-- START Text excerpt --
Additionally, The ability to eliminate the staining step could aid to improve safety in the lab, as common heavy metal stains, such as uranyl acetate do have associated health risks.

===Resolution===
The first low-voltage electron microscopes were capable of spatial resolutions of about 2.5 nm in TEM, 2.0 nm in STEM, and 3.0 nm in SEM modes. TEM and STEM resolution has been improved in commercialized systems to 1.0nm in 2016. TEM resolutions as good as a 0.14 nm at 15 keV have been reported in 2016 for non-commercial systems.

=== Compact form factor and facility requirements ===
Low-voltage electron microscopes generally have a smaller physical footprint and reduced facility requirements compared with conventional high-voltage transmission electron microscopes. Operation at lower accelerating voltages reduces the need for large high-voltage power supplies, complex cooling infrastructure, and extensive radiation shielding.Certain low-voltage electron microscopes employ air-cooled lens systems incorporating permanent magnets, eliminating the requirement for water-cooling and reducing overall system complexity. As a result, many LVEM systems can be installed in standard laboratory environments without dedicated microscope suites, liquid nitrogen cooling, or specialized utilities. These characteristics simplify installation and operation and facilitate the use of transmission electron microscopy in laboratories with limited space or infrastructure

=== Accessibility ===
The reduced complexity and infrastructure requirements of low-voltage electron microscopes improve accessibility to transmission electron microscopy in a broader range of research and educational settings. Lower operating voltages, simplified installation, and reduced dependence on specialized facilities allow LVEM systems to be deployed in institutions that may lack the resources required for conventional high-voltage TEM laboratories. This has enabled wider adoption of transmission electron microscopy in teaching environments, smaller research laboratories, and institutions in regions with limited access to advanced microscopy infrastructure

==Limitations==
Current commercially available low voltage microscopes are only able to obtain resolutions as low as 1 nm. While this is well beyond resolutions possible from optical (light) microscopes, they are not yet able to compete with the atomic resolution obtainable from higher voltage electron microscopes.
-- END Text excerpt --
-- START Material supplied --
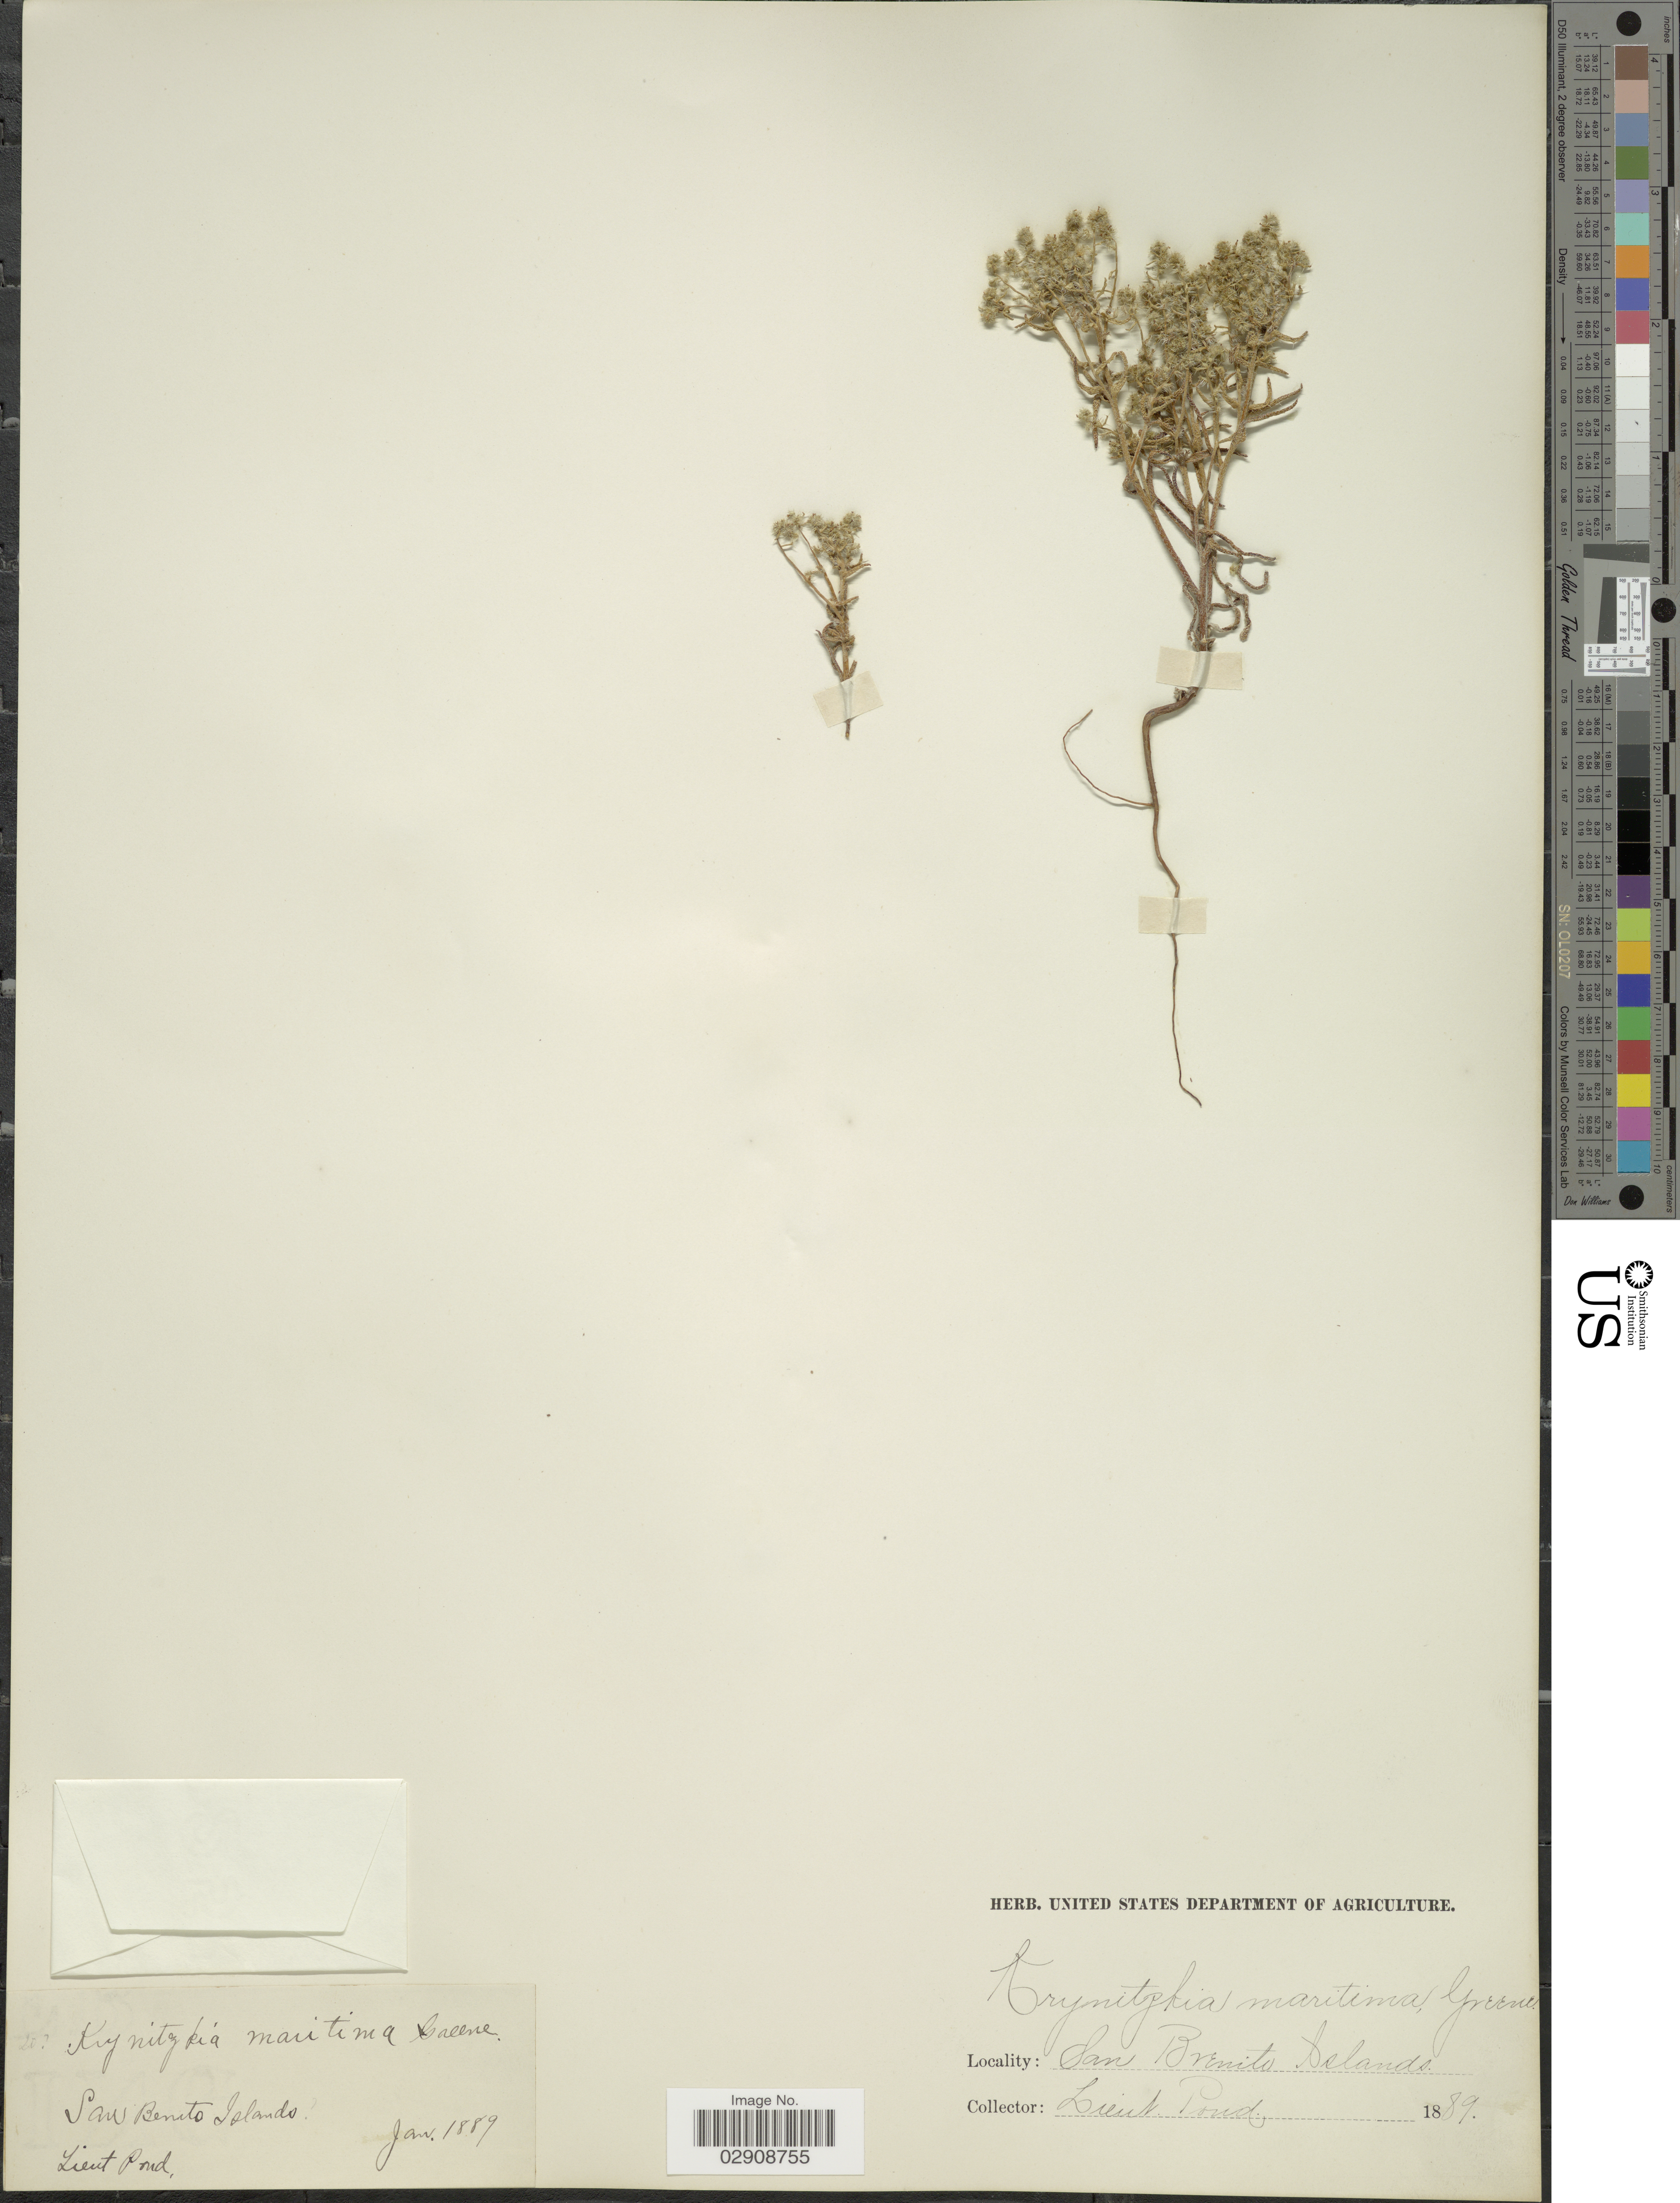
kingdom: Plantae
-- END Material supplied --
-- START Material supplied --
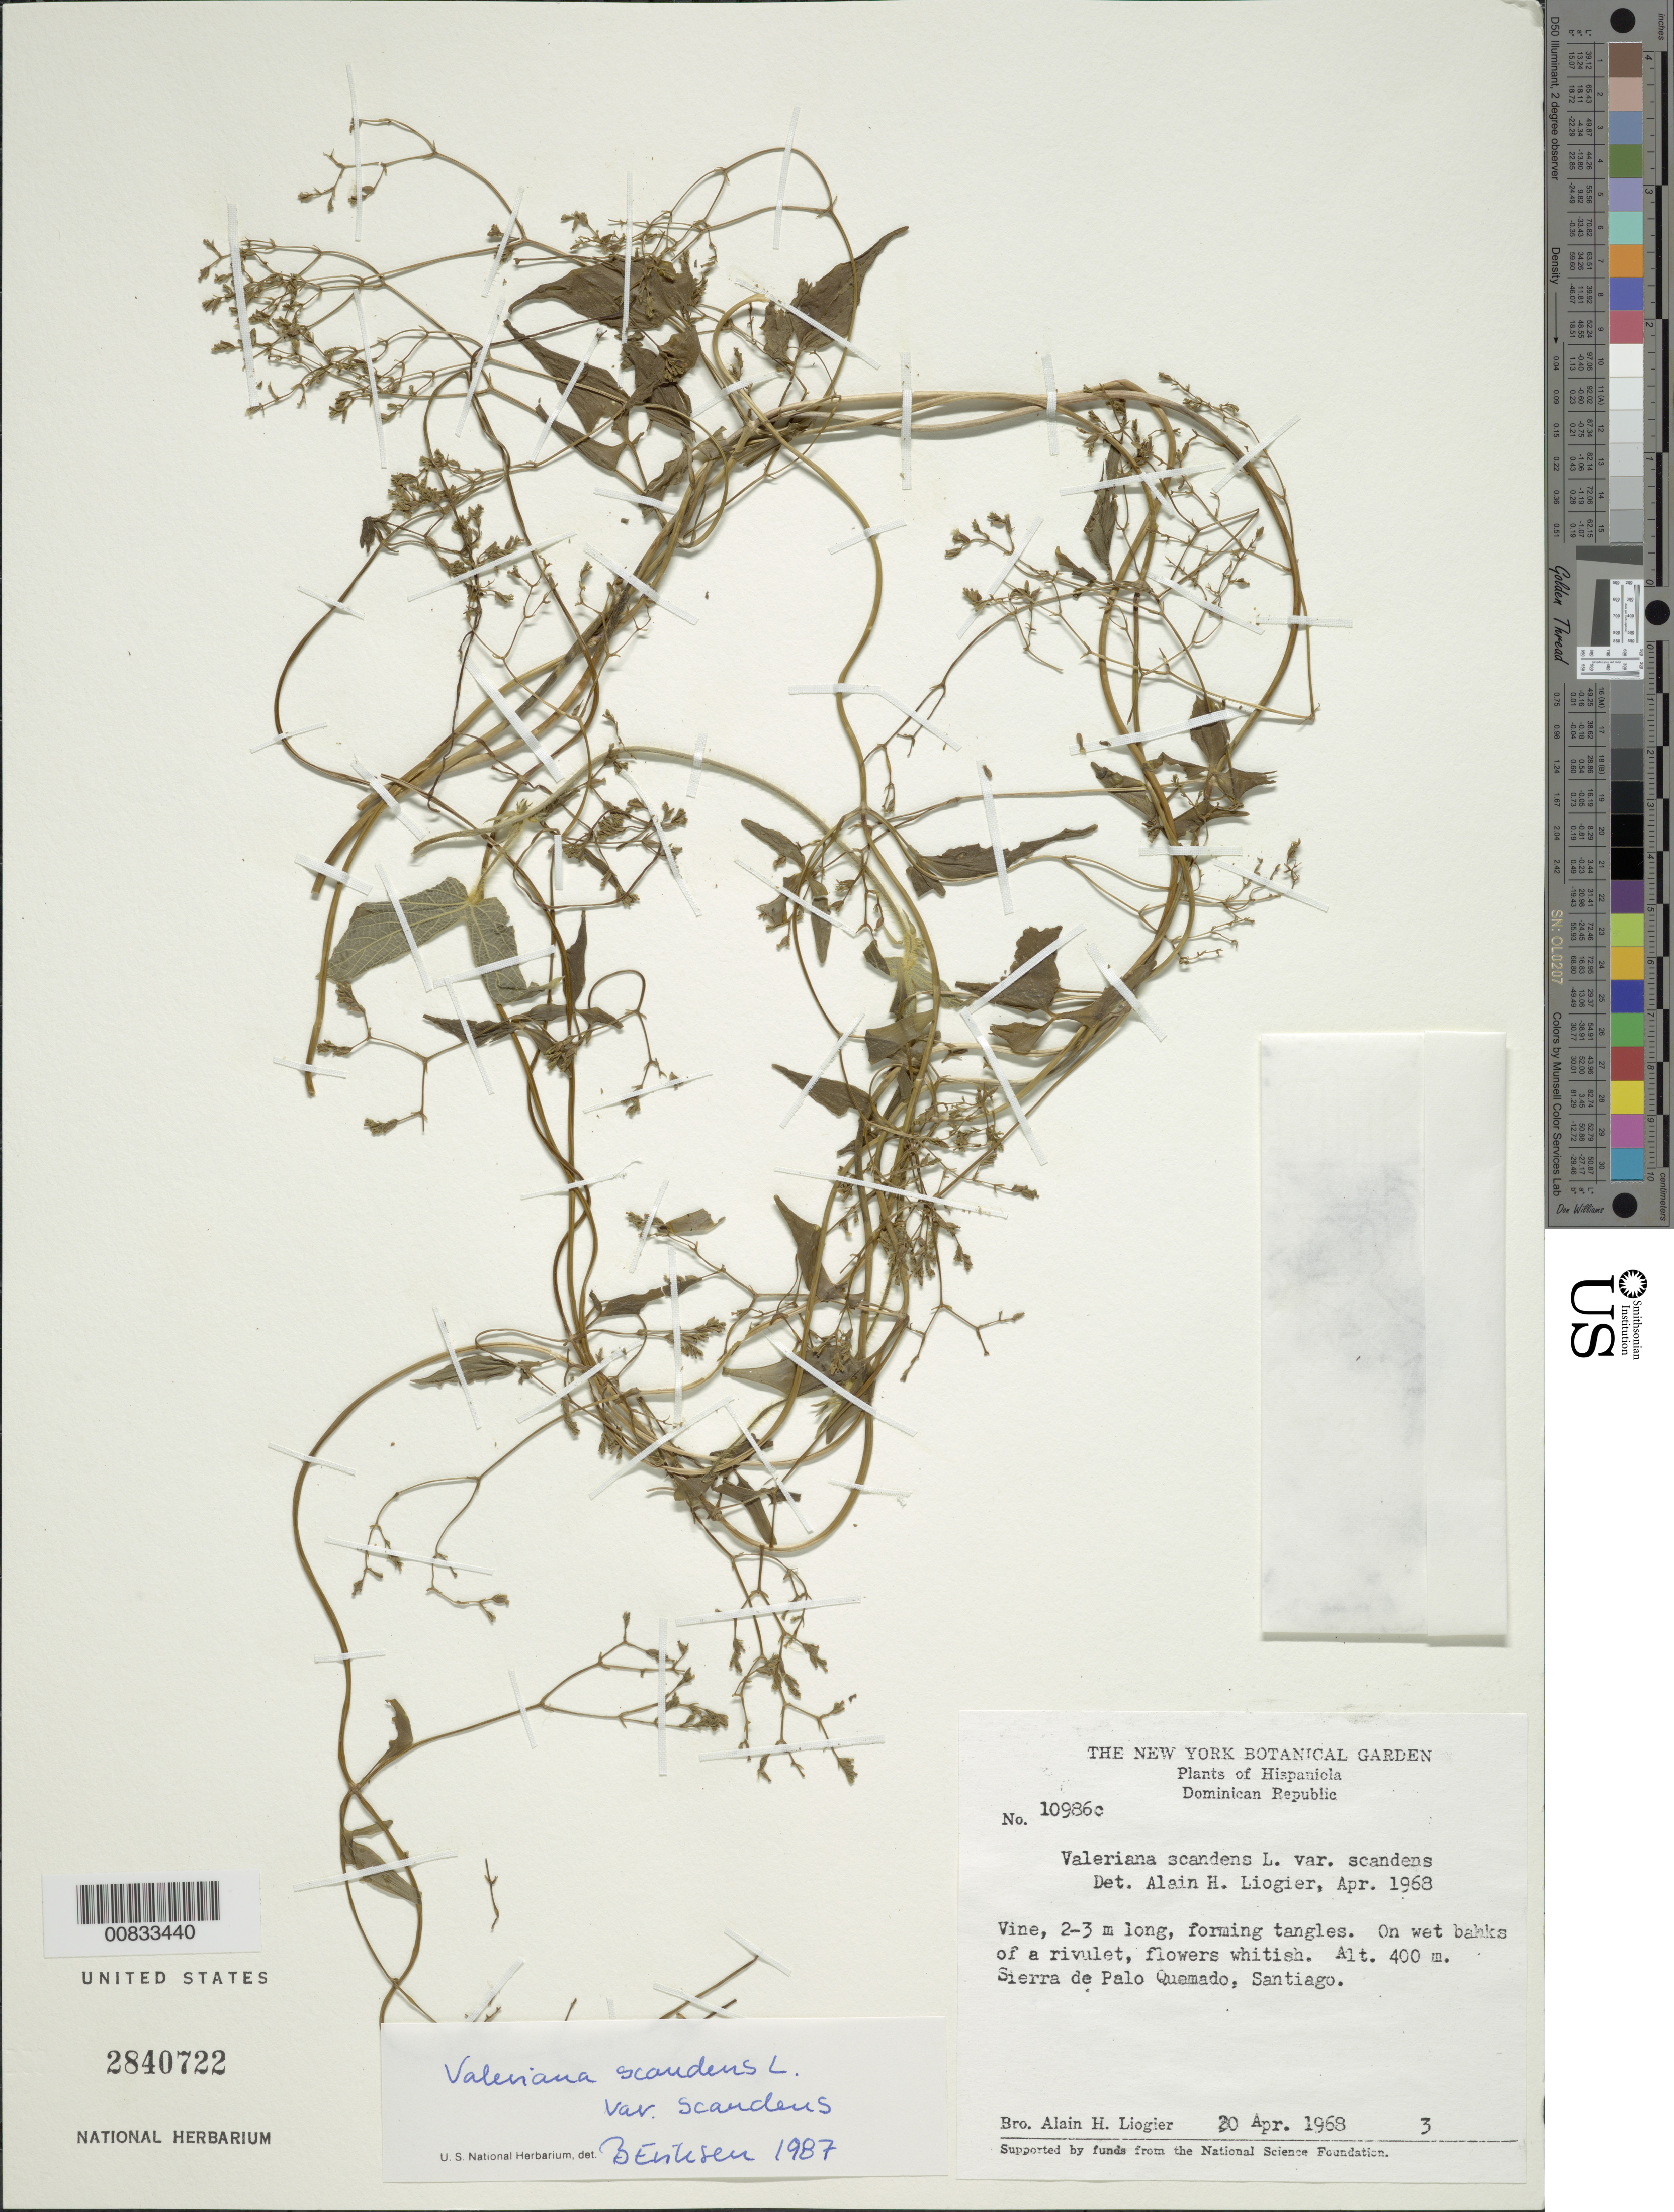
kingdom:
-- END Material supplied --
■ Task description
In the text excerpt on low-voltage electron microscopes, turn the paragraph that begins "Low-voltage electron microscopes generally have a smaller physical footprint" into a short bulleted list that keeps its main facts.

■ Answer to the exercise
- They take up less space and need fewer facilities than conventional high-voltage transmission electron microscopes.
- Running at lower voltages means less need for large high-voltage power supplies, complex cooling, and heavy radiation shielding.
- Some use air-cooled lenses with permanent magnets, which removes the need for water cooling and makes the system simpler.
- Many can be set up in ordinary labs without a dedicated microscope room, liquid nitrogen cooling, or special utilities.
- This makes them easier to install and run, and helps labs with limited space or infrastructure use transmission electron microscopy.